Friday, June 01, 2018

Less is less

Breviary. Sleeping Bag.
Each time I stay overnight at the shelter, I bring a little bit less, I pack in a bit more haste. I won't after all, be away from home for more than a dozen hours, for all that it includes a night.  I really don't need anything.  I will sleep in what I have on. If I didn't bring a sleeping bag or pillow, there are blankets and pillows here.  My phone, a book, my breviary. A toothbrush.

Haste.  It seems such an uncontemplative attitude.  But for me, here and now, I venture, it is the deepest part of the contemplation.  It's a bit of agere contra — Ignatius' notion of pushing back — I tend to be a prepared traveler.  I make lists, I pack early.  My bag is replete with extra batteries and music and a book and get the idea.

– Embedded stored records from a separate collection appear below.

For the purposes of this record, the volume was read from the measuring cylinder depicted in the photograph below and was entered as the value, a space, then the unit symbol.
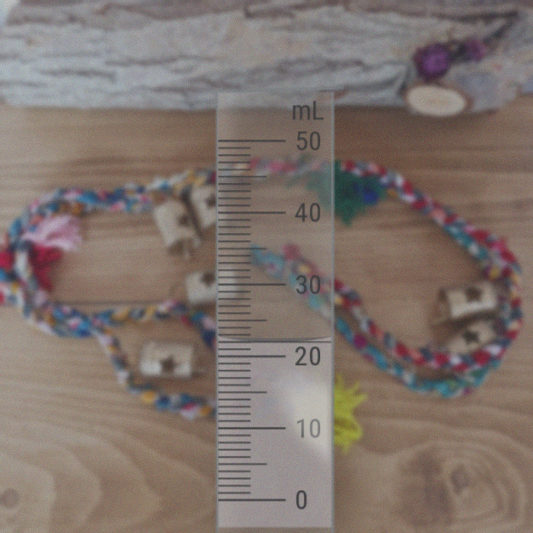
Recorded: 22 mL
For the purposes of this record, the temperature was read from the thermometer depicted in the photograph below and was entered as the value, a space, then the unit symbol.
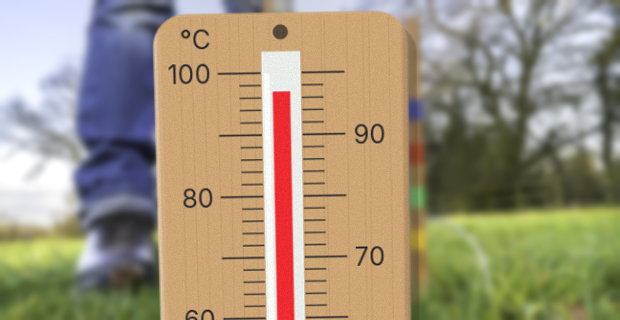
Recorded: 97 °C
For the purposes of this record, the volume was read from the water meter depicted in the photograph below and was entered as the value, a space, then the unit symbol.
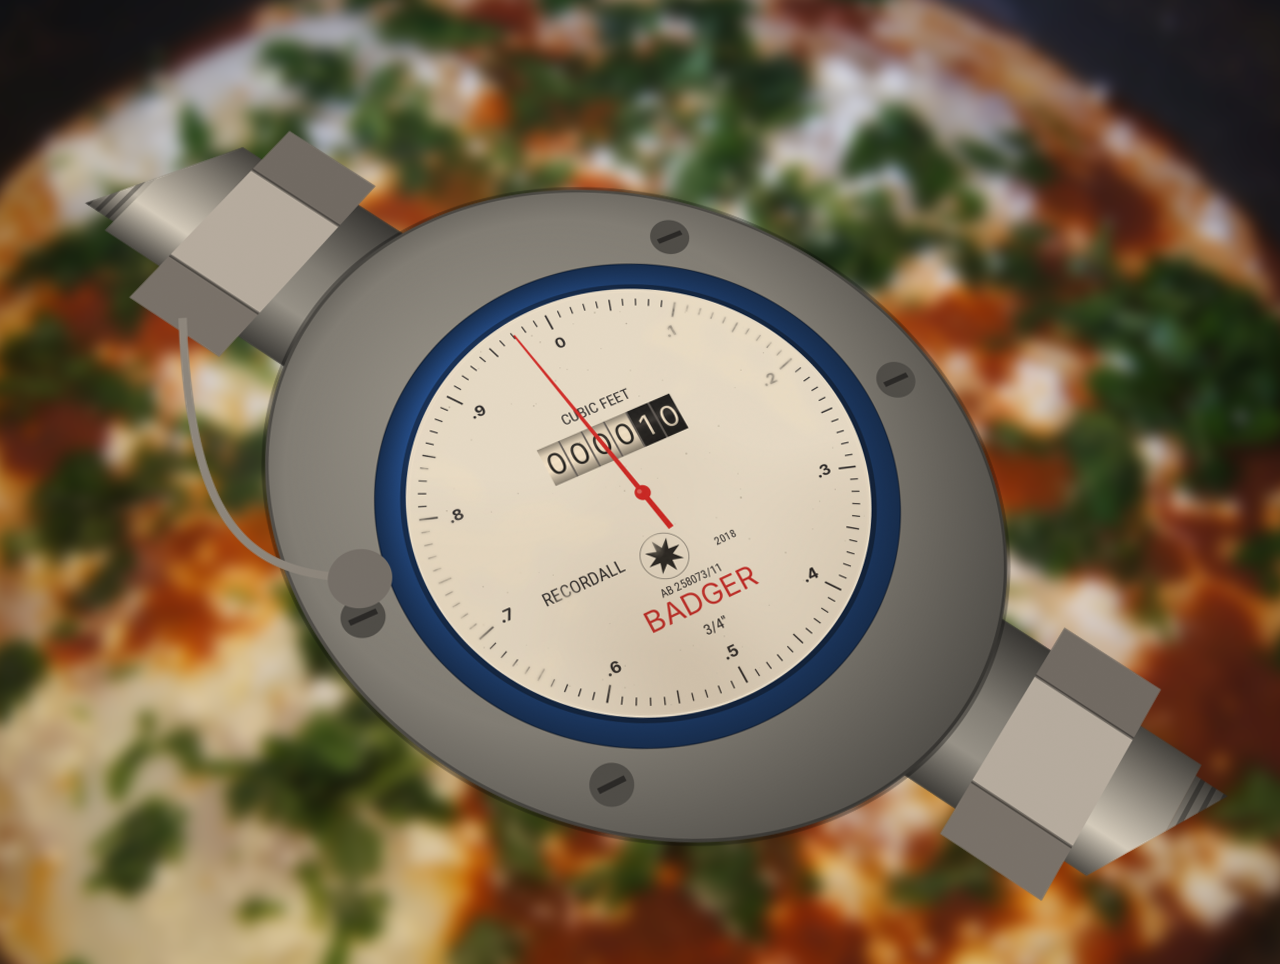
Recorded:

So instead I grab what I can on the way out the door. The sleeping bag from the closet.  A pillow off the bed.  And leave without turning back.  No phone charger - oh well.

But it goes deeper than that, it's a chance for me to have eyes for the women who have had to leave home in urgent haste — flee, don't stop for anything.  The people for whom "take what you can carry" means "grab your children" not your phone charger.  It's a chance to consider the forces that drive families to take children and what they can carry in a single garbage bag and sleep on inflatable beds in shelters.  Not just once, but again and again. Each dawn they must rouse the children and leave. Each night they unpack, knowing that whatever comforts are here are ephemeral. Tomorrow they will sweep the dregs of a night's succor into a bag and hustle out the door, babes in arms and underfoot. 

This contemplation-in-haste is not at all about what is good for me, as much as I certainly learn each time about what I don't need, and how to let go of the material things that bind me to this earth.  It is about looking to a place where I am not the center, where I choose not for my good, but choose for the other.  Nor is anything I can do likely to stop the tide, or even slow it. E pur si muove.  Yet still I go.  Hope is a funny thing.


  1. Much food for thought. Thanks Michelle!

  2. It's about accompaniment. What a grace for you and for the women who surround you! Thank you for this reflection.